START Provided records
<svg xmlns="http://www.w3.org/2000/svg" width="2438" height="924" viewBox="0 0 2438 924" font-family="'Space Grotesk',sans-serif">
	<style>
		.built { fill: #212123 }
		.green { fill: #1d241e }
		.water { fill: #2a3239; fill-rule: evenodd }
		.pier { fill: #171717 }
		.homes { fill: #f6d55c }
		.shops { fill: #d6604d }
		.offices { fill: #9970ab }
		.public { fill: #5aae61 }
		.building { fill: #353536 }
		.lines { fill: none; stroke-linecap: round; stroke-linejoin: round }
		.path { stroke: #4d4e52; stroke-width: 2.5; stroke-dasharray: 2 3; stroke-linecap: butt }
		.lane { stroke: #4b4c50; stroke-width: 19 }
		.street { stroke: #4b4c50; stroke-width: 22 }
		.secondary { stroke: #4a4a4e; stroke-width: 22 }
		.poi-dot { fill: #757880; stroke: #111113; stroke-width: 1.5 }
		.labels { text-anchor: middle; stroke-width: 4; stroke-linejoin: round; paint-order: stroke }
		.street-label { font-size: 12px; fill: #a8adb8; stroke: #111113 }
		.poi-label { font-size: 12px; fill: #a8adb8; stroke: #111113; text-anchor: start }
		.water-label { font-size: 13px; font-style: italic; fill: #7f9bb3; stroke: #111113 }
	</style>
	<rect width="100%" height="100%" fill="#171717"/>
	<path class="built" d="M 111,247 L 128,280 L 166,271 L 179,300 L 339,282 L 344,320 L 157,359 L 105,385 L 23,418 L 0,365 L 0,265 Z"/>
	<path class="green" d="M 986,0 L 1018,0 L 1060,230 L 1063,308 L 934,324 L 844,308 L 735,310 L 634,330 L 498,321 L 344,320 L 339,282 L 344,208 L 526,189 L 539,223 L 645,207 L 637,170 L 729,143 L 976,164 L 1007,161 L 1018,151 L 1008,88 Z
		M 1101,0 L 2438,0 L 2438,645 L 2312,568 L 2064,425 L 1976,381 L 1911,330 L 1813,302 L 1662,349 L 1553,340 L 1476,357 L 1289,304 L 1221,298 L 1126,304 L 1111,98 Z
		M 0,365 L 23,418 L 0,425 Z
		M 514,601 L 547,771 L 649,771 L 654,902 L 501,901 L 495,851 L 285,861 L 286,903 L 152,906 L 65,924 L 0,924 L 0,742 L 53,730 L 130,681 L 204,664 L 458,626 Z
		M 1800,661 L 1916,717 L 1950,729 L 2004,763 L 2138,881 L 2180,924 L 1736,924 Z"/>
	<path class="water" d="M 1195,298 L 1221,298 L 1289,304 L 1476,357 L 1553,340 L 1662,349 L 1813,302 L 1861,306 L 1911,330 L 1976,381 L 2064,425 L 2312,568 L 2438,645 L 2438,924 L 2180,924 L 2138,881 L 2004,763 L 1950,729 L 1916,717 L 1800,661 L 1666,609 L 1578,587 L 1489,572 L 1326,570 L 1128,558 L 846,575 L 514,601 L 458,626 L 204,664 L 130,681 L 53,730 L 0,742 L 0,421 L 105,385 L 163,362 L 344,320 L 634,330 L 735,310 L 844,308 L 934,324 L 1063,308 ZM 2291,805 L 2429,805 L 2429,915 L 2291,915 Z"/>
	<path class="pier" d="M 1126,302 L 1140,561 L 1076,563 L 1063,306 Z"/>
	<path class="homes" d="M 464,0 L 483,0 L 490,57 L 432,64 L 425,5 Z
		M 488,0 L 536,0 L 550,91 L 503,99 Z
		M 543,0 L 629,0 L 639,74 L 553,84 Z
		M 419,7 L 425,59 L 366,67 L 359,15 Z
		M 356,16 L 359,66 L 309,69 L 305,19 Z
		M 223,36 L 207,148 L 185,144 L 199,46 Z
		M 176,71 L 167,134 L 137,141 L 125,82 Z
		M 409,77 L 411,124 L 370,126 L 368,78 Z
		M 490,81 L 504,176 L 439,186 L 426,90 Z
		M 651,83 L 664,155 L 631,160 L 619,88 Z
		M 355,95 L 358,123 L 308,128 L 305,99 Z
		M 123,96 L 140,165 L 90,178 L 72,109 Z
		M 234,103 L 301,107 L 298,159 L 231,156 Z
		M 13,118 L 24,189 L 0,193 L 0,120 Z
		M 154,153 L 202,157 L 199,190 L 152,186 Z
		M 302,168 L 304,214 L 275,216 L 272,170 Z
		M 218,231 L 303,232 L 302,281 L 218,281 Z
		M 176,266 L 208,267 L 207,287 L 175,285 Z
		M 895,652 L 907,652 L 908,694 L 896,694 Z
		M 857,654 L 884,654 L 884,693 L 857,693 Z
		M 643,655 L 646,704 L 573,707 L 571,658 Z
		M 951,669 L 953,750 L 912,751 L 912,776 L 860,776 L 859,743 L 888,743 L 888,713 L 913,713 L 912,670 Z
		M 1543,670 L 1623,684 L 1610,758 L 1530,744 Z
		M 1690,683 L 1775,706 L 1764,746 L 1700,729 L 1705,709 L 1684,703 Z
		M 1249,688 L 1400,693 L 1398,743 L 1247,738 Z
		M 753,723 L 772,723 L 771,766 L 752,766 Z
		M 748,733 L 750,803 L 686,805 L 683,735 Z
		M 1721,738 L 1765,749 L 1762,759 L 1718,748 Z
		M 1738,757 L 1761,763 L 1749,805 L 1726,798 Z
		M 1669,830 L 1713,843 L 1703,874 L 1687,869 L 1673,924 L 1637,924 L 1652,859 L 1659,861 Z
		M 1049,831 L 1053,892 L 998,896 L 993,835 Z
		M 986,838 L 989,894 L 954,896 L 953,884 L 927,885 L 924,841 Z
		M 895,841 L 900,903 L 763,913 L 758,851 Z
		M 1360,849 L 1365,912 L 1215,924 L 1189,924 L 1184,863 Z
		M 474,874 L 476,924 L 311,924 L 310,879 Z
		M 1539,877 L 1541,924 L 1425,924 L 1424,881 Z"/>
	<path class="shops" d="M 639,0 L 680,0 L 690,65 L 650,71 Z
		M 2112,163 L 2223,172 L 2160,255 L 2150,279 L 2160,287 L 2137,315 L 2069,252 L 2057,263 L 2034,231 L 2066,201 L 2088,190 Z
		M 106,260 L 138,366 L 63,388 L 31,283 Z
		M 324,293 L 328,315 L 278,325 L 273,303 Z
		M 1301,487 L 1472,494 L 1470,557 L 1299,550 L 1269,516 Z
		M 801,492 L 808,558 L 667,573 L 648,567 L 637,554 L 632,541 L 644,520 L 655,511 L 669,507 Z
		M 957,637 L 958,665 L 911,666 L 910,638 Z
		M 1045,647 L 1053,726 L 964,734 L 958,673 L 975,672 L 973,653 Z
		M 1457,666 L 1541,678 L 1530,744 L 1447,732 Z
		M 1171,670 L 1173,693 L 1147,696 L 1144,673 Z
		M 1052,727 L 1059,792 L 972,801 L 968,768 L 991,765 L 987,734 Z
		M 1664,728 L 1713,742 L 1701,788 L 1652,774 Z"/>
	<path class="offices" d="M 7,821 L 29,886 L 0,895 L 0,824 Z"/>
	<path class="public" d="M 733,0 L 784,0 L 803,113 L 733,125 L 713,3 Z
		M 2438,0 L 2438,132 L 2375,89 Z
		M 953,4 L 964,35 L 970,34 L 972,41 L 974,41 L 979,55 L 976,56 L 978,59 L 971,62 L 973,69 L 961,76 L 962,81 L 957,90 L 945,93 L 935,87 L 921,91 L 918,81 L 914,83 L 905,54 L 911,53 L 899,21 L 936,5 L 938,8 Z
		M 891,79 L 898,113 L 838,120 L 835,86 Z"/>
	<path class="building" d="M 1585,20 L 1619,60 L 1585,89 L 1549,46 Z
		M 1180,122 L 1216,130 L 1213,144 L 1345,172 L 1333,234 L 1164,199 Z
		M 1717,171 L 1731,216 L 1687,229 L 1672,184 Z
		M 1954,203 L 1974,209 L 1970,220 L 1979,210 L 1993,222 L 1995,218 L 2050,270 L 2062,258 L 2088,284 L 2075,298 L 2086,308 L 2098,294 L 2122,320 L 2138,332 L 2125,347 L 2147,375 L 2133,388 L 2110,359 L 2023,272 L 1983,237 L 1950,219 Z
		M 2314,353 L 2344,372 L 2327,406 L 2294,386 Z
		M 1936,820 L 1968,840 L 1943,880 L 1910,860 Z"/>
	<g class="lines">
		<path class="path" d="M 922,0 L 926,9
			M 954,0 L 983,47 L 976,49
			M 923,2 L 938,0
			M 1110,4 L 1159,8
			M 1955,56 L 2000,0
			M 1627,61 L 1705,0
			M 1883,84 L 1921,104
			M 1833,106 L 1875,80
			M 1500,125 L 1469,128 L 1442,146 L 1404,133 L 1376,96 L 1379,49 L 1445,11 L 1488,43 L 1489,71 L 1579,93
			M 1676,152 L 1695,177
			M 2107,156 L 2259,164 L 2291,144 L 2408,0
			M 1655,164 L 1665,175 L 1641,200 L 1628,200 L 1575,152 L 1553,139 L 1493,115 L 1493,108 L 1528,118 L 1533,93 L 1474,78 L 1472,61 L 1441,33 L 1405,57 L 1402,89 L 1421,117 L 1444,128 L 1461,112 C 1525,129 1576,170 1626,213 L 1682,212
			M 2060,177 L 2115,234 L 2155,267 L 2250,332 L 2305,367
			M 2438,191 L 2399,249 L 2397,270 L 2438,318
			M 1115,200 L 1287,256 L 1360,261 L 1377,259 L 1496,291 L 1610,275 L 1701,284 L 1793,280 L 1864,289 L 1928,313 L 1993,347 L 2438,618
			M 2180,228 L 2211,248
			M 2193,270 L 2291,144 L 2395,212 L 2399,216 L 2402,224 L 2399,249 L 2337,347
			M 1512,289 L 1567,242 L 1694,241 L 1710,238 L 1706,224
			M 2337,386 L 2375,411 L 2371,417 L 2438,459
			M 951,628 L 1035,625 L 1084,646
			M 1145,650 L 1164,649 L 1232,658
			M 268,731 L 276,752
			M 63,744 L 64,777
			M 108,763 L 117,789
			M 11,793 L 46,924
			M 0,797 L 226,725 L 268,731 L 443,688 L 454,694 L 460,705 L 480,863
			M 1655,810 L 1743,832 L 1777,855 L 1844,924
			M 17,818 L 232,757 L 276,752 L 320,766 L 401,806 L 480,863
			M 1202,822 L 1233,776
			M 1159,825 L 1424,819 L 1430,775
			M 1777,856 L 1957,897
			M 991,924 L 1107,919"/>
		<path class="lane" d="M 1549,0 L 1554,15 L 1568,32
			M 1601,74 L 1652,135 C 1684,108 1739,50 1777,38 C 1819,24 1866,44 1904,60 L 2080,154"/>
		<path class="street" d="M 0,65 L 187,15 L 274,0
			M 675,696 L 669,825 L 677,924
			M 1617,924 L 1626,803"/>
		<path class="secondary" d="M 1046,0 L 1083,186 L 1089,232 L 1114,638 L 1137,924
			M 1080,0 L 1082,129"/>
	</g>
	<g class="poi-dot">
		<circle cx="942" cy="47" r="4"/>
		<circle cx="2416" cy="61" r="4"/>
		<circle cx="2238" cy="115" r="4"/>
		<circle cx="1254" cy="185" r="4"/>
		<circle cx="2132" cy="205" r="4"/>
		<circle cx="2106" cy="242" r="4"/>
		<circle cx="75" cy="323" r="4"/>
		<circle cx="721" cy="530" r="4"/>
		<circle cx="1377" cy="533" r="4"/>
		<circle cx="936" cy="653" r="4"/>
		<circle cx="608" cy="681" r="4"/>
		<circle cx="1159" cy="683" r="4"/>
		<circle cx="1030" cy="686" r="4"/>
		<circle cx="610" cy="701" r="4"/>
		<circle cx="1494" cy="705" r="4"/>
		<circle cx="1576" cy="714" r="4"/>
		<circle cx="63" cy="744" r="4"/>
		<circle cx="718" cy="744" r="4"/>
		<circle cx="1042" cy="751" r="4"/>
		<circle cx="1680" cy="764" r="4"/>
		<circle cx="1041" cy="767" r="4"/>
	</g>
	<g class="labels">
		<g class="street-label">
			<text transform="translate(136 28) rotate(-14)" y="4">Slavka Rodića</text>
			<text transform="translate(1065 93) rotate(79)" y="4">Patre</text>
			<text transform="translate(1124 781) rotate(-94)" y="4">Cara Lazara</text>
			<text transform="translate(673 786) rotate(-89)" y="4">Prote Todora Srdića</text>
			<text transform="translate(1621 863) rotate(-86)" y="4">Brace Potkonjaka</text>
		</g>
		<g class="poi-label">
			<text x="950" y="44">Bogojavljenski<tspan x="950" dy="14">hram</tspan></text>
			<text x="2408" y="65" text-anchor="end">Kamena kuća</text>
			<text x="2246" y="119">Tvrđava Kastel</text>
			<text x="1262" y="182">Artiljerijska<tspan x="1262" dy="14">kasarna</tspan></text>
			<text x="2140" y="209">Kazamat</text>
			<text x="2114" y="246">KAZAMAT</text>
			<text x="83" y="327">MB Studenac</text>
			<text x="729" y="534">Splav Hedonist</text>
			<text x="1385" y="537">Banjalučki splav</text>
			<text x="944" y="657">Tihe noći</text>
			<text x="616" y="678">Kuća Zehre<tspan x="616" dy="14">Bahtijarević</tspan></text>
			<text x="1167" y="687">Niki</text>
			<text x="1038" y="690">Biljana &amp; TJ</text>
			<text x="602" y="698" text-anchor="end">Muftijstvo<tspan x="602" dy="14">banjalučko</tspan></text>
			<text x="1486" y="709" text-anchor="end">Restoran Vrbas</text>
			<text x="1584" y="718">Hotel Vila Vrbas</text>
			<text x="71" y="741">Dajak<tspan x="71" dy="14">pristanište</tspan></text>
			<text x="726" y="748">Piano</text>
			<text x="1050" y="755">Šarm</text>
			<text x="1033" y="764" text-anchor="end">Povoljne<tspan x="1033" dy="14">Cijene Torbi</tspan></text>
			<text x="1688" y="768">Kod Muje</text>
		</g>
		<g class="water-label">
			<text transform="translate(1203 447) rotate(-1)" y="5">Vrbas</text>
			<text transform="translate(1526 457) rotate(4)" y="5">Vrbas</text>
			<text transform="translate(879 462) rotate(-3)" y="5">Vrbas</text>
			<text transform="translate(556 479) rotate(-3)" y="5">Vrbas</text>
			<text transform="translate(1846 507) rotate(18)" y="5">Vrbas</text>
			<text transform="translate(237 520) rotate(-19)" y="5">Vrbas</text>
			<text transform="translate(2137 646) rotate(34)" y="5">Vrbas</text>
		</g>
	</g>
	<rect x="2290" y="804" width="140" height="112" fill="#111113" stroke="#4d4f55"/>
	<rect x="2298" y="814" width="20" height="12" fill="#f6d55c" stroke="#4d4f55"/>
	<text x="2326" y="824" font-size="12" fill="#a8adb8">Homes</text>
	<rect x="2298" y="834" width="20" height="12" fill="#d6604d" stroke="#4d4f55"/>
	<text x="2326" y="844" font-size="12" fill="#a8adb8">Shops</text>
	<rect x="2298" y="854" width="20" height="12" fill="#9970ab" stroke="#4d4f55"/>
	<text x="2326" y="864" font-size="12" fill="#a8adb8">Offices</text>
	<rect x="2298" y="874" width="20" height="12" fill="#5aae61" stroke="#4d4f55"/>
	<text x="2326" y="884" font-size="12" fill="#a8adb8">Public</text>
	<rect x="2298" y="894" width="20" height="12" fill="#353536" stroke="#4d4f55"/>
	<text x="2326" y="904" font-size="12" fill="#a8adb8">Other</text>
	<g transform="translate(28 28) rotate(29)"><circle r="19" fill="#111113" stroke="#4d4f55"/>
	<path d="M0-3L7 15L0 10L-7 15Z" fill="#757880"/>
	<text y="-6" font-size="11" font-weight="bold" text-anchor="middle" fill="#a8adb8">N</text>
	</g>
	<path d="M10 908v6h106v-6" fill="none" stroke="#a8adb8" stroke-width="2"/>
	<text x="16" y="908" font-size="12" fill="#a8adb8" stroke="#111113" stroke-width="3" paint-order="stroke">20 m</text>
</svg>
END Provided records
▶ Exercise directions
The expected output is each line of the records above that includes the word "middle".

▶ Final answer
		.labels { text-anchor: middle; stroke-width: 4; stroke-linejoin: round; paint-order: stroke }
	<text y="-6" font-size="11" font-weight="bold" text-anchor="middle" fill="#a8adb8">N</text>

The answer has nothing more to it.